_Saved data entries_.
▶
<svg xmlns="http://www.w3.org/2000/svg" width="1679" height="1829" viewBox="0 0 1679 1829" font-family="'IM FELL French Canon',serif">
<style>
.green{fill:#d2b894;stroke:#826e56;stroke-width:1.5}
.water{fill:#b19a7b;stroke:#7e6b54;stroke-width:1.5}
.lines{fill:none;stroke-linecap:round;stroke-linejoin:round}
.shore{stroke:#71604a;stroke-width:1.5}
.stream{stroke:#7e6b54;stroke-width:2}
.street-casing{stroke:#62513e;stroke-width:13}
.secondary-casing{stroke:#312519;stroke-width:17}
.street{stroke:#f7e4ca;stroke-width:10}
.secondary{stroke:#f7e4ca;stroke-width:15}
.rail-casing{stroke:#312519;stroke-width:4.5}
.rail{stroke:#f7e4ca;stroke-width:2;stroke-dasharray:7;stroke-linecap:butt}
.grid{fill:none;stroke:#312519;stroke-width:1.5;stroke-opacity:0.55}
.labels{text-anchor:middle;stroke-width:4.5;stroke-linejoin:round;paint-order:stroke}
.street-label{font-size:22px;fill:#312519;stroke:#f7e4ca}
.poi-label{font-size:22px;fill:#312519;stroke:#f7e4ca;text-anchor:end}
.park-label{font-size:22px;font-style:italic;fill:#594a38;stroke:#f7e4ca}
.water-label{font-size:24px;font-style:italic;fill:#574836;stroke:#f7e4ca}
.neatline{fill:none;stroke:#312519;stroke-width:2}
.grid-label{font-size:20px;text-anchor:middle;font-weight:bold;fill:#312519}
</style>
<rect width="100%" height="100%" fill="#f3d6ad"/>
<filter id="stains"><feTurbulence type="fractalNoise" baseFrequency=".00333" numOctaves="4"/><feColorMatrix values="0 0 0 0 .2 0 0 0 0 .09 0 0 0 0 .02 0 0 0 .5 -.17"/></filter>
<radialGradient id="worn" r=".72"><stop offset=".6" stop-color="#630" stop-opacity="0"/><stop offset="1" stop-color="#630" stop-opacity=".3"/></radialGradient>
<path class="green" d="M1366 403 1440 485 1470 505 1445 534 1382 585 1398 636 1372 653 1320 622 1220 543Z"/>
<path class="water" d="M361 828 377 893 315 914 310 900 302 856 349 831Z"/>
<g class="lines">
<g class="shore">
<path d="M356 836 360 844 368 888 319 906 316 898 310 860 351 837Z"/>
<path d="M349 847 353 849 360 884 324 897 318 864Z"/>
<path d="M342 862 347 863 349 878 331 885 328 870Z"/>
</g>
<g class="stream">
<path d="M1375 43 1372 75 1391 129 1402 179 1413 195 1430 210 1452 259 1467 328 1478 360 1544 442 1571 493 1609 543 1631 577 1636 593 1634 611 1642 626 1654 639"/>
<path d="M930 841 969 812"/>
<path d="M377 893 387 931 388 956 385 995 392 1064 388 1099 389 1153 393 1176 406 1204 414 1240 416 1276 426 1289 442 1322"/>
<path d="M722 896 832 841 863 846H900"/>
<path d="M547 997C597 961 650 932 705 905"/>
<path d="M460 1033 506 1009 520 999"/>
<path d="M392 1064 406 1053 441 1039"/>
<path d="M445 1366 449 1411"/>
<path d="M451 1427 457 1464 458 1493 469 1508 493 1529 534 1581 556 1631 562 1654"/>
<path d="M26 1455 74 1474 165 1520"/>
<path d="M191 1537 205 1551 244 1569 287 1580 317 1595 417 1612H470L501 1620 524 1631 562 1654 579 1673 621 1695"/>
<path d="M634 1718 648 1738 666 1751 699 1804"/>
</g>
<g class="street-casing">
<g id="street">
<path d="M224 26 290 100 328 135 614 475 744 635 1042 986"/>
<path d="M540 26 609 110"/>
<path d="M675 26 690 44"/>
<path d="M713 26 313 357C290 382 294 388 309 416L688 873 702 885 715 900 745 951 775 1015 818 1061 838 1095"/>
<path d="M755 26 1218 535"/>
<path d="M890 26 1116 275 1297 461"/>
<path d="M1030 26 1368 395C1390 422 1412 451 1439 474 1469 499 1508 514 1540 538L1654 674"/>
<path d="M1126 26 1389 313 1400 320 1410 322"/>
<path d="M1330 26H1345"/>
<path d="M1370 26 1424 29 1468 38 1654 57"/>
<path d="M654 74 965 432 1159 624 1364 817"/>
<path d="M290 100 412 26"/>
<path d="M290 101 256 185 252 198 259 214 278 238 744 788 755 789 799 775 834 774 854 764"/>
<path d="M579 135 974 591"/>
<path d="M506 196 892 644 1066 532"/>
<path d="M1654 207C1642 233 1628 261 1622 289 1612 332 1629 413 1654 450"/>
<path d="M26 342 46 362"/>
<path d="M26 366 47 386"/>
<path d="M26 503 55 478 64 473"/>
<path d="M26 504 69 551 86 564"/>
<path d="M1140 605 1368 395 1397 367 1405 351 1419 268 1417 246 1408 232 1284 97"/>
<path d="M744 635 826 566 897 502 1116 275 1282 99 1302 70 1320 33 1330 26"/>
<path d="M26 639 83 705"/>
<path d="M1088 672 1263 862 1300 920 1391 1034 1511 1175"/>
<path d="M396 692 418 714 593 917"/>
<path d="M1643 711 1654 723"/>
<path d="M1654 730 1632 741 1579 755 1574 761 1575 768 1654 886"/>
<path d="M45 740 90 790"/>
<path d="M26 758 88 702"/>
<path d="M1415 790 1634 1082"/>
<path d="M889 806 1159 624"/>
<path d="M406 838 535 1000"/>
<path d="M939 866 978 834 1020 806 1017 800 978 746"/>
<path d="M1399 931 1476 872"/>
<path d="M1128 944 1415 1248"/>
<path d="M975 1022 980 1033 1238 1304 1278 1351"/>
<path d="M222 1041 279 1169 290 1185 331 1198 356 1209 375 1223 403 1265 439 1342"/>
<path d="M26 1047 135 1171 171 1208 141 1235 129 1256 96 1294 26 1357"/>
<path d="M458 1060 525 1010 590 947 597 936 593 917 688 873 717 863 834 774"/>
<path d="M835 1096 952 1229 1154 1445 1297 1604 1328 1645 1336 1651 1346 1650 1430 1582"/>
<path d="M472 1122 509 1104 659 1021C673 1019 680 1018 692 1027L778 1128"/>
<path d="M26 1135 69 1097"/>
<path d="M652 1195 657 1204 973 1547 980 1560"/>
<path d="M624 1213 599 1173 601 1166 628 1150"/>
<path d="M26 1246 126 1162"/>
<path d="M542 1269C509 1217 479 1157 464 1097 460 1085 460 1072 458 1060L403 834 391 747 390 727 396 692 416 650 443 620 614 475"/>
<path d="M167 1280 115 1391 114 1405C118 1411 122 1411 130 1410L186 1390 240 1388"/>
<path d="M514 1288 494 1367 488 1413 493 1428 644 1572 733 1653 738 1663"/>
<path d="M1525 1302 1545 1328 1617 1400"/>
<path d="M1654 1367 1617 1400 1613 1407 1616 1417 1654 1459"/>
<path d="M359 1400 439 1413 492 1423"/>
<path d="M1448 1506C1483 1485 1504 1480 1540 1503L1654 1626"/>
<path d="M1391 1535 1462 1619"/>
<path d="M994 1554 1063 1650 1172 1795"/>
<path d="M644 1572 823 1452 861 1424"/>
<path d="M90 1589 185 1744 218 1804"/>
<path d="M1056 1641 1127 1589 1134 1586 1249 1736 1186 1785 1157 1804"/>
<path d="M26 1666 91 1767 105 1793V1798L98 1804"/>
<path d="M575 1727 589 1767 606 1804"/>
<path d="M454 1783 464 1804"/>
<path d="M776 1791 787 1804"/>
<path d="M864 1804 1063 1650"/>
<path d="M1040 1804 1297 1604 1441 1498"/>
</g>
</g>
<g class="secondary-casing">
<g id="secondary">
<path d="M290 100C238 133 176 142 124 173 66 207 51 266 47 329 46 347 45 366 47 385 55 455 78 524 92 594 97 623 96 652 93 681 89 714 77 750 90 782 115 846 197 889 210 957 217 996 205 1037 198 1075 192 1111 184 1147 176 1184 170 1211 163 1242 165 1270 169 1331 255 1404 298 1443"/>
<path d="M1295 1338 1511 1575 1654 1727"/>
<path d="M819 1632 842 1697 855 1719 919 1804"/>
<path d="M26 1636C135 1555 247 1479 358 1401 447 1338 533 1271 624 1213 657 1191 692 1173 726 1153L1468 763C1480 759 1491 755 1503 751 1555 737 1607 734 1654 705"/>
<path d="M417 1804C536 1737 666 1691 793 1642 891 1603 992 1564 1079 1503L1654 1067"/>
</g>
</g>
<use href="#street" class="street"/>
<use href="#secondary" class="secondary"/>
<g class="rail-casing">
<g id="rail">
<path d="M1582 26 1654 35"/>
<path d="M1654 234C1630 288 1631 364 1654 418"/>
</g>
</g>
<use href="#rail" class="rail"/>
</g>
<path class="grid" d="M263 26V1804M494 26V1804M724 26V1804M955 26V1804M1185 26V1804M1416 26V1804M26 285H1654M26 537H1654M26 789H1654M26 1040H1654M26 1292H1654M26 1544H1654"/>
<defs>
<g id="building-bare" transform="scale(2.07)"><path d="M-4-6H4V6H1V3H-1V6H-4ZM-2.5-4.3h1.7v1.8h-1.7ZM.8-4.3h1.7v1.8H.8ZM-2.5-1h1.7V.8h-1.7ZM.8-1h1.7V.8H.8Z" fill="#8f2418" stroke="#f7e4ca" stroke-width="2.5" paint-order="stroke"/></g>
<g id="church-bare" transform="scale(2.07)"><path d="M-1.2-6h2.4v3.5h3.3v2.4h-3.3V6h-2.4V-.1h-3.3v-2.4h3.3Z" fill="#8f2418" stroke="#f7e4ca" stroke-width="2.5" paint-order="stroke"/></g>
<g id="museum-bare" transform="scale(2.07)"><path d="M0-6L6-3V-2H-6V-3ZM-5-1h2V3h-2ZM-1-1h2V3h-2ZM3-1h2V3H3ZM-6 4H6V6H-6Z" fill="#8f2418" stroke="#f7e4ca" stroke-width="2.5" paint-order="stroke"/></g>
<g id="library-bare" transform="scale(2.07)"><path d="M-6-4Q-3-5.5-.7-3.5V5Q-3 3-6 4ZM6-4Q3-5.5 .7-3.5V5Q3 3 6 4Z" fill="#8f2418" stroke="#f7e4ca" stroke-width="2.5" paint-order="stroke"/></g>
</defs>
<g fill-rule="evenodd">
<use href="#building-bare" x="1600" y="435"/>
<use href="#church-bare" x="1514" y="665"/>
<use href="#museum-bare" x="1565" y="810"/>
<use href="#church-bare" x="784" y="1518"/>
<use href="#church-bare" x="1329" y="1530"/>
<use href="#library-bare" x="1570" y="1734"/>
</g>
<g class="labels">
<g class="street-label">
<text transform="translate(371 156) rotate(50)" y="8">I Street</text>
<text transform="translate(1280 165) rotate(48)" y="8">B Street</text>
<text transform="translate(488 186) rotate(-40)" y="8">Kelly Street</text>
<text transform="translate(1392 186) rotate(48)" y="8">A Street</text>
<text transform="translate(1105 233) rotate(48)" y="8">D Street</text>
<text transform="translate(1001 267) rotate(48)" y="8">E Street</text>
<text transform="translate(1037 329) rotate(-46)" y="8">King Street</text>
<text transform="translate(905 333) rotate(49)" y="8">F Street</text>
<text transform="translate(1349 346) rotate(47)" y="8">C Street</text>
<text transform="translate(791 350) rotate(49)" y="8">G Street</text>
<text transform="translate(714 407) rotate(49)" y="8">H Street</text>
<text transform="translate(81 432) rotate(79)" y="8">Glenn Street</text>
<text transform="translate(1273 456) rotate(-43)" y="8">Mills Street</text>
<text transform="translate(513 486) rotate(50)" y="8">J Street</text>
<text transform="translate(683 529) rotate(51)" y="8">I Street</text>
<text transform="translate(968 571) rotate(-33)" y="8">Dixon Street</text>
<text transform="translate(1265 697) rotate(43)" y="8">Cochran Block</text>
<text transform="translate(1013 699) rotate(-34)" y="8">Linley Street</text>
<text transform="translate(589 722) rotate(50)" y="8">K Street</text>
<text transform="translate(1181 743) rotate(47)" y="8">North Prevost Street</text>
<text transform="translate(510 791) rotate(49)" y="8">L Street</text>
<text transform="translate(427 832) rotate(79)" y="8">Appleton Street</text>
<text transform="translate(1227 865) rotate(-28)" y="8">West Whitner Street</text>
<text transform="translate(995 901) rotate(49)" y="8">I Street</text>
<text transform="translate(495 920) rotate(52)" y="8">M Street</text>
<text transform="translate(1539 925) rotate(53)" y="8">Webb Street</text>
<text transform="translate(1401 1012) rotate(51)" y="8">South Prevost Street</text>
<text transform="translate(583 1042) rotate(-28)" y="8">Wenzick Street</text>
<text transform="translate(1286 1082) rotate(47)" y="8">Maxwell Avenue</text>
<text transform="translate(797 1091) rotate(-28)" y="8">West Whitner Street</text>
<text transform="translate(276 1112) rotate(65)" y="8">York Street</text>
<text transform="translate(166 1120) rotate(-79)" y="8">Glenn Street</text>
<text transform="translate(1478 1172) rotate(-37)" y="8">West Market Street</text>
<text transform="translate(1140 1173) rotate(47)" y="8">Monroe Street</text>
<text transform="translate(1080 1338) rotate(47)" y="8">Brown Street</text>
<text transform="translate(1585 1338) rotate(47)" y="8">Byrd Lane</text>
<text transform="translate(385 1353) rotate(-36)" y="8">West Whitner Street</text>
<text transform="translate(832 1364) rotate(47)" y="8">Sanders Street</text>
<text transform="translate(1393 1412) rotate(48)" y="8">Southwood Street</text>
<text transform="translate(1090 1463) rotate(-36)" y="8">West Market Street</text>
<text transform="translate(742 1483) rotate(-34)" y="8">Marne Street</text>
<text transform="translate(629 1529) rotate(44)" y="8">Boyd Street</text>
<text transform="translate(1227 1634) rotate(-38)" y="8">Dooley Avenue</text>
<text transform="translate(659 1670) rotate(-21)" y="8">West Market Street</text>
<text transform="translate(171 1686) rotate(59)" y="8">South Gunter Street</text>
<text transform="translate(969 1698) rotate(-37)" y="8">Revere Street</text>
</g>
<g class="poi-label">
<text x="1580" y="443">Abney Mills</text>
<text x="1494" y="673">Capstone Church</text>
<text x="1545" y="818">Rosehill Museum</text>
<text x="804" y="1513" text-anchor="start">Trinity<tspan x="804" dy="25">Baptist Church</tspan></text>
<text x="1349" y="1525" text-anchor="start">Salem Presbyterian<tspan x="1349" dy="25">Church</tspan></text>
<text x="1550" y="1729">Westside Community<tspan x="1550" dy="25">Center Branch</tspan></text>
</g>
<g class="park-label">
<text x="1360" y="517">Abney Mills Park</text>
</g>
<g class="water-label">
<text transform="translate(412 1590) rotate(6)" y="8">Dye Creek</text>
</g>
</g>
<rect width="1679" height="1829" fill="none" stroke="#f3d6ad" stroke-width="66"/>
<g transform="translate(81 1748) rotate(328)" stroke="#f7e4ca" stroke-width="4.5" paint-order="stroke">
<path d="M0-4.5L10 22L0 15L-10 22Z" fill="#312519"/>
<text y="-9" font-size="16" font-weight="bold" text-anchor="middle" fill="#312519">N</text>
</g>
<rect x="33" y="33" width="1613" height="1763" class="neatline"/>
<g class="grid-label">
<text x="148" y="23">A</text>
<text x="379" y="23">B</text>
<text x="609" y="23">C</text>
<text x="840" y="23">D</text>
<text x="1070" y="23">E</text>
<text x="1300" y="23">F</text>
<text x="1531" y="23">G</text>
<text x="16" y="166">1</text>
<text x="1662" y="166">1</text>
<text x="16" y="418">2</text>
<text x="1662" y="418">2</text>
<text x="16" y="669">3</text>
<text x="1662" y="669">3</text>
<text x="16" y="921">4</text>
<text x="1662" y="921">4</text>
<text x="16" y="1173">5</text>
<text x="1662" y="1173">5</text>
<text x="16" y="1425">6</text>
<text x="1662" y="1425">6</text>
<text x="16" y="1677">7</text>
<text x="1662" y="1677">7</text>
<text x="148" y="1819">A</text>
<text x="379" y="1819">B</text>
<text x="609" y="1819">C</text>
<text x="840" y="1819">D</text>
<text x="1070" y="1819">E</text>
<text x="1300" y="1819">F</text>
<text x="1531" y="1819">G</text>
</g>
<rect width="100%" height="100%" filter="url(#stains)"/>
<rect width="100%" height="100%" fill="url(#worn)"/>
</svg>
◀
_Problem_. Copy the lines that hold the word "green". Take them from the records above.

_Answer to the exercise_.
.green{fill:#d2b894;stroke:#826e56;stroke-width:1.5}
<path class="green" d="M1366 403 1440 485 1470 505 1445 534 1382 585 1398 636 1372 653 1320 622 1220 543Z"/>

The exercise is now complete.